───── Page excerpt

I spend a quick 3 nights in Prague, Dave was supposed to
come but he was busy in Salt Lake having lasers fired at his eyeball. Fun. I’ll
just summarize the cool shit. I will say that two full days was simply not enough for that city.
Thursday
Yeah I am in Prague! First of all, I love Europe because the public
transit rocks. Don’t get me started on the US - where we can figure out how to
bomb a single blade of grass from space, but I cannot get from SFO to San Jose
without a major clusterfuck (sorry for the f-word mom) involving 3 hours and 3 methods of public transit. Anyway, I
hopped right on the 119 bus-which cost about $2 and was waiting right there at
the curb for me-then took the subway to my hotel. The whole things was simple,
cheap, fast, and painless. I arrived at my hotel (Hotel Amour) at
about 7:00pm and had a quick dinner – half of a lovely looking roast duck.
On Friday morning, it was gorgeous and WARM (I love warm). It
was almost too hot for a cappuccino but what else is there, oh yeah beer.
Seriously, it was not even 10:00am and everyone was drinking beer everywhere. I only do
that in Mexico, and I try to make myself wait until AT LEAST 11:30am.
Anyway, I had not done a speck of research on Prague, aside
from locating the Hotel Amour on my Streetwise Prague map (love those maps). I decided to *possibly*
take a 4-hour tour with Discover Prague, well actually I decided to scope out
the spot where the tour was supposed to begin at the appointed start time. If there were a bunch of
douches waiting there, I was going to bag the tour and just spend the $15 on
guidebook instead.

──────────
───── Information shown

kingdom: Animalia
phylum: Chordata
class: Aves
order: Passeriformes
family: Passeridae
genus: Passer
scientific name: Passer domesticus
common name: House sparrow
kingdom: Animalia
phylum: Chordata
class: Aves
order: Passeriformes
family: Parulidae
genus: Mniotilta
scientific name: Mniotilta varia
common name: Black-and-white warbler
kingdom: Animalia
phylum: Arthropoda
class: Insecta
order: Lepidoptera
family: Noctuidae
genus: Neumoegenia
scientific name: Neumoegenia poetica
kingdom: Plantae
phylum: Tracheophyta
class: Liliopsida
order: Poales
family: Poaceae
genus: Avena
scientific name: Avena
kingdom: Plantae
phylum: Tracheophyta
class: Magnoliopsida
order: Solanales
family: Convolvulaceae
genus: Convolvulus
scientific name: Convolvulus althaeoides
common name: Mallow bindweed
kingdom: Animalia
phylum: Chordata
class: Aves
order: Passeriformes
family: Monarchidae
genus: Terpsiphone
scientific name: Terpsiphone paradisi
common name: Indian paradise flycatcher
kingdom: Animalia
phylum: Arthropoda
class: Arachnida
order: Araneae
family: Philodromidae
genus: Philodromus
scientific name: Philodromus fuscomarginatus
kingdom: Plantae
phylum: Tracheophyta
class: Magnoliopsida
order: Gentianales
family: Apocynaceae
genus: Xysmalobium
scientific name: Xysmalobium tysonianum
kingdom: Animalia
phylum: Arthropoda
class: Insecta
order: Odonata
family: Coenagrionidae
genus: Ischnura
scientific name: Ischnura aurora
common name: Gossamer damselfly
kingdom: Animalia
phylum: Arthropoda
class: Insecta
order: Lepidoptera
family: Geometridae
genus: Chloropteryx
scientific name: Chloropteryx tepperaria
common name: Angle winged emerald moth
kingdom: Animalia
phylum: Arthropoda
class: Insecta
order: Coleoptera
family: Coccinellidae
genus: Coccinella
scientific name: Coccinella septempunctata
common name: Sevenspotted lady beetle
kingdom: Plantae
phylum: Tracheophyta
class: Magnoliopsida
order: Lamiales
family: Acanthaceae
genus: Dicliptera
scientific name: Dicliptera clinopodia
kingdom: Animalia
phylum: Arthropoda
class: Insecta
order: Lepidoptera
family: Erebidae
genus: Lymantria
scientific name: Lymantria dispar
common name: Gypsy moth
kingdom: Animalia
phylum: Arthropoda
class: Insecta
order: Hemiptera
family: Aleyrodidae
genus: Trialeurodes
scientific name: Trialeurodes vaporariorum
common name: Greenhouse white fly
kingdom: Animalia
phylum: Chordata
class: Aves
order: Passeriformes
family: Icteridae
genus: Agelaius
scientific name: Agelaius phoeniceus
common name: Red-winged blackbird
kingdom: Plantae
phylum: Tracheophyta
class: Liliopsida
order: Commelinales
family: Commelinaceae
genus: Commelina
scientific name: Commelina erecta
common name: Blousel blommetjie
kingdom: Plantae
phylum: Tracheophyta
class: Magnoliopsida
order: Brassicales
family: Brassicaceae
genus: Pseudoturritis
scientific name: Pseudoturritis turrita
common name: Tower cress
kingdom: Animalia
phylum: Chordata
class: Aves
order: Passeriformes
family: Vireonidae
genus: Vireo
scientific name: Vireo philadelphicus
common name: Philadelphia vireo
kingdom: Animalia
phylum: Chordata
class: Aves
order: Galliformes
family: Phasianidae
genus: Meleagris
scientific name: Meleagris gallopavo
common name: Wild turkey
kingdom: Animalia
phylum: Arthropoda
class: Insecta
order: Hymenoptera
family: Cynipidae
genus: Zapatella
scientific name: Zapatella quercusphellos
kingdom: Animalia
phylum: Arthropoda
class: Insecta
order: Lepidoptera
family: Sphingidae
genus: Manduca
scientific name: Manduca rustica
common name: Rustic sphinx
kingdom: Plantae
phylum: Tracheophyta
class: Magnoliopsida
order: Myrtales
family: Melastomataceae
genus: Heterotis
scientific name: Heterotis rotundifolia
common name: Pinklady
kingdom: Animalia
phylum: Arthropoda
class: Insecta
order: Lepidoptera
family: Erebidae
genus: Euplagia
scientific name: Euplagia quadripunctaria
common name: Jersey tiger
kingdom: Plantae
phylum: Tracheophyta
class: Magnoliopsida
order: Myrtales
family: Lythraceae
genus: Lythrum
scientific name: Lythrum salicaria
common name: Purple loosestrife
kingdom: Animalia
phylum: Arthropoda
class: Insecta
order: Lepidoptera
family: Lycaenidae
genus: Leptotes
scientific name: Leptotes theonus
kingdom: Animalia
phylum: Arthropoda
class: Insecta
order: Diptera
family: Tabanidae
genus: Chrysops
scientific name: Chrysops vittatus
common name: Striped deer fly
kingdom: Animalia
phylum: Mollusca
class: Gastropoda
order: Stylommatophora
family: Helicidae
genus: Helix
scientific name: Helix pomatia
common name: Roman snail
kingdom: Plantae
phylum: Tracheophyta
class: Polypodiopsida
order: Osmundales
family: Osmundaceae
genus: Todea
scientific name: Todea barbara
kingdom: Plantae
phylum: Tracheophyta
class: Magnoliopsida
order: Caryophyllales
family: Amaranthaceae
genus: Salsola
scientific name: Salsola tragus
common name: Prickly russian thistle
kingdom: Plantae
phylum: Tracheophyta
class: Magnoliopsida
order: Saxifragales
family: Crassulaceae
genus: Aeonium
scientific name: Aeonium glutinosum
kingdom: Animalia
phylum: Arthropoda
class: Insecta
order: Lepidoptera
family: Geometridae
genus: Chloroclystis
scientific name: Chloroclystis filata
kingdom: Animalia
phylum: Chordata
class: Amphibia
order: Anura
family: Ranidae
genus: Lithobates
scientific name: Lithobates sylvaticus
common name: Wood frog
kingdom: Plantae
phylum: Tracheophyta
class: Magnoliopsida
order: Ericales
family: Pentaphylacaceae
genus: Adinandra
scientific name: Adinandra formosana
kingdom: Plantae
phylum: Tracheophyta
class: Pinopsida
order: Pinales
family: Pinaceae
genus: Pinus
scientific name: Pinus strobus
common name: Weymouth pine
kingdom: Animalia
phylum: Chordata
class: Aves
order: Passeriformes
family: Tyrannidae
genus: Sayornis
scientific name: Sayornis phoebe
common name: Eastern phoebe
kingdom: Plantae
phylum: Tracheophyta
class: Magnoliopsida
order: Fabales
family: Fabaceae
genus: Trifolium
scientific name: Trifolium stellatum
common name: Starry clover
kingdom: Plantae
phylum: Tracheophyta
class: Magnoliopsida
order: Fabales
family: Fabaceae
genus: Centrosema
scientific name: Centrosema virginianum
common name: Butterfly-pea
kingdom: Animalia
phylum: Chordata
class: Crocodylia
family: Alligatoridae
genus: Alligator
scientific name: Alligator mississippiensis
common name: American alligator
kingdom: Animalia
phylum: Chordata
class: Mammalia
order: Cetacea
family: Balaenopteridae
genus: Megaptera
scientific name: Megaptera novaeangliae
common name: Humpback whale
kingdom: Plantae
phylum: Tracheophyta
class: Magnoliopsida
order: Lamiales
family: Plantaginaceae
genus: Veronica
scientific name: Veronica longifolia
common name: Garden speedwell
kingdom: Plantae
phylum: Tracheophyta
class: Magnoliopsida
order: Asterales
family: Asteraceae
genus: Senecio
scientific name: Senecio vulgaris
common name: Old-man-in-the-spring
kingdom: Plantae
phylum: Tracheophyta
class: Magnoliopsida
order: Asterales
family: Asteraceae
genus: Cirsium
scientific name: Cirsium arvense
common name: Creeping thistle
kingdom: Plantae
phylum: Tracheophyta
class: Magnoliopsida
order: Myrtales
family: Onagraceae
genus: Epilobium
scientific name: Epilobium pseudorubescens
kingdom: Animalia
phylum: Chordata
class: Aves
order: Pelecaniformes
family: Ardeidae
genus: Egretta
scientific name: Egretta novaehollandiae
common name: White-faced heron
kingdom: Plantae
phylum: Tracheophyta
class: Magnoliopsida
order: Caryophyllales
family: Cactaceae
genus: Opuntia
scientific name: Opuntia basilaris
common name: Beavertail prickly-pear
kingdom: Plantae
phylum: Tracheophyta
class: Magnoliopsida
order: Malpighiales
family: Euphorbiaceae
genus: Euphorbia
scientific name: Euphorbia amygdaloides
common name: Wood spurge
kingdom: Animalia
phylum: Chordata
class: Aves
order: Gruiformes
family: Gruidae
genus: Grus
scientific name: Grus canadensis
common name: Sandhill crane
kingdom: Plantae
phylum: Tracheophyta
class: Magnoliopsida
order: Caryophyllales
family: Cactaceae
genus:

──────────

== Given request A ==
In the Prague travel post, which bus did the writer take from the airport?
== Given request B ==
Please extract the entries word for word, starting at the first entry and ending at the line containing "common name: Black-and-white warbler", with that line included.

== Complete answer A ==
The 119 bus.

== Complete answer B ==
kingdom: Animalia
phylum: Chordata
class: Aves
order: Passeriformes
family: Passeridae
genus: Passer
scientific name: Passer domesticus
common name: House sparrow
kingdom: Animalia
phylum: Chordata
class: Aves
order: Passeriformes
family: Parulidae
genus: Mniotilta
scientific name: Mniotilta varia
common name: Black-and-white warbler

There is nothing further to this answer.